De Smet (also spelled Desmet) is an unincorporated census-designated place in the northwestern United States, located on the Coeur d'Alene Reservation in Benewah County, Idaho.

U.S. Route 95 passes nearby and the community is located about a mile (1.6 km) south of Tensed, which was originally also to be titled Desmet before the name was ordered to be reversed and was subsequently misspelled by the post office. Latah Creek flows between the two communities. De Smet has a post office with a ZIP code of 83824. As of the 2010 census, its population was 145, and its elevation is approximately  above sea level.

History
De Smet was named for the Belgian Catholic priest Pierre De Smet, a 19th-century Jesuit missionary. He worked with the Coeur d'Alène and other native peoples of western North America for most of his life, periodically returning to his chapter based in St. Louis, Missouri.

De Smet's population was estimated at 200 in 1909, and was 100 in 1960.
+ + + +
* [DIRECTIONS]
1 > Answer these questions using the passage about De Smet, one per line:
(a) What ZIP code does the De Smet post office have?
(b) Who was De Smet named for?
(c) What was De Smet's estimated population in 1909?
2 > List every population figure the passage about De Smet gives, along with the year it refers to.
3 > Repeat the passage about De Smet from "U.S. Route 95" up to and including "100 in 1960.".

* [INFORMATION SUPPLIED]
+ + + +
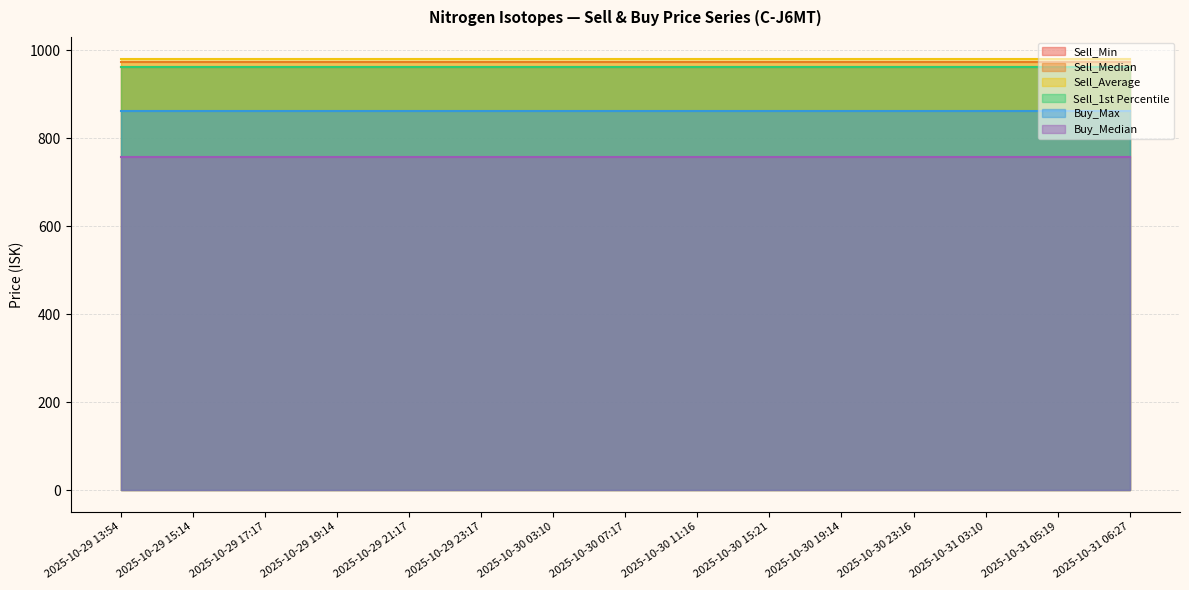

What is the label of the 1st point from the right?

2025-10-31 06:27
+ + + +
* [SET OF ANSWERS]
1 >
(a) 83824
(b) Pierre De Smet, a Belgian Catholic priest and 19th-century Jesuit missionary
(c) 200

2 >
- 1909: 200 (estimated)
- 1960: 100
- 2010: 145

3 >
U.S. Route 95 passes nearby and the community is located about a mile (1.6 km) south of Tensed, which was originally also to be titled Desmet before the name was ordered to be reversed and was subsequently misspelled by the post office. Latah Creek flows between the two communities. De Smet has a post office with a ZIP code of 83824. As of the 2010 census, its population was 145, and its elevation is approximately  above sea level.

History
De Smet was named for the Belgian Catholic priest Pierre De Smet, a 19th-century Jesuit missionary. He worked with the Coeur d'Alène and other native peoples of western North America for most of his life, periodically returning to his chapter based in St. Louis, Missouri.

De Smet's population was estimated at 200 in 1909, and was 100 in 1960.